Энтони охватило возбуждение. Они видели медленно двигавшуюся фигуру льва — а странная волна на дороге прошла почти по его же следу, но в противоположном направлении. Не было ли это местом входа?.. не были ли эти двое стражами другого мира, обитателями сверхъестественного рубежа, что рыщут расширяющимися кругами, пока постепенно не захватят весь мир? И сколько же в таком случае осталось до того, как в их круг попадут Сметэм — и Дамарис?

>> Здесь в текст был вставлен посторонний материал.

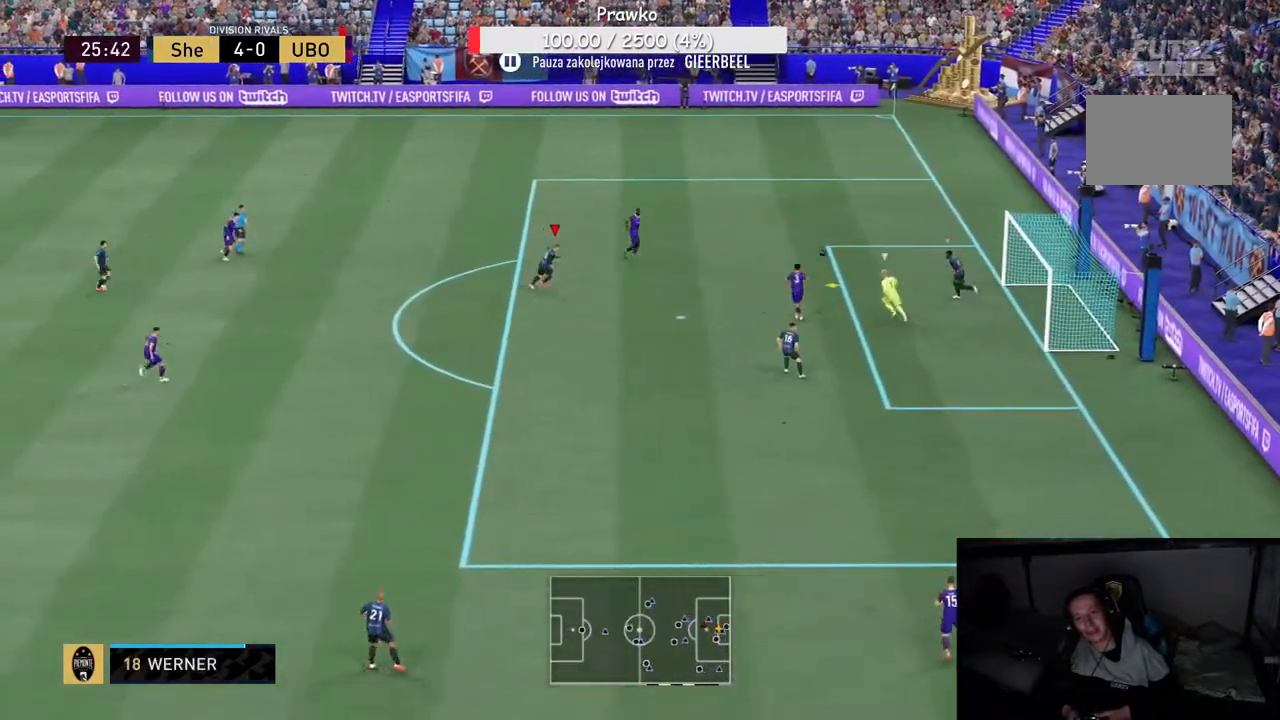
{"buttons": ["R2"], "right_stick": "center"}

Он подошел к четвертому вопросу и заставил себя расслабиться, чтобы спокойно его обдумать. Но сердце не хотело снижать ритм, а руки беспокойно блуждали по подлокотникам. Как это повлияет на Дамарис? Он снова попытался увидеть ее такой, какова была она по своей природе — интересно, какая из царственных сил ей больше сродни? «Дамарис, милая моя!» — мысленно воскликнул он и вдруг ощутил сильный страх за нее. Если ее детская непосредственность, интерес, детские заносчивость и эгоизм встретятся с великими Силами — что же сможет стать для нее убежищем? Он хотел помочь ей, хотел задержать приход нового хотя бы до тех пор, пока она не поймет и не сможет встретиться с ним лицом к лицу. Конечно, ему бы хотелось, чтобы они вместе нашли правильный путь в иной мир или из него — да только он и сам пока не очень преуспел на этом поприще. Но она не поймет, она продолжит вдумчиво играть с мертвым отображением идей, с именами и системами, Платоном и Пифагором, Ансельмом и Абеляром, Афинами, Александрией и Парижем, не ведая, что живые существа, за которыми присматривали пророки и святые, уже близко и готовы отомстить ей за себя. «Милая безбожница! — почти простонал Энтони. — Неужели ты не можешь проснуться!» Гностические традиции, средневековые обряды, зоны и архангелы — все это было картами в ее собственной игре. Но она даже не догадывалась, как много за этим стоит. Это не ее вина, это вина ее времени, ее культуры, ее образования — псевдознание, привлекавшее всех ученых, псевдоскептицизм, заражавший всех неученых в век притворства, и она… она тоже лишь притворялась, как и все остальные, в этом потерянном и безумном веке. Ну, значит, он должен что-то сделать.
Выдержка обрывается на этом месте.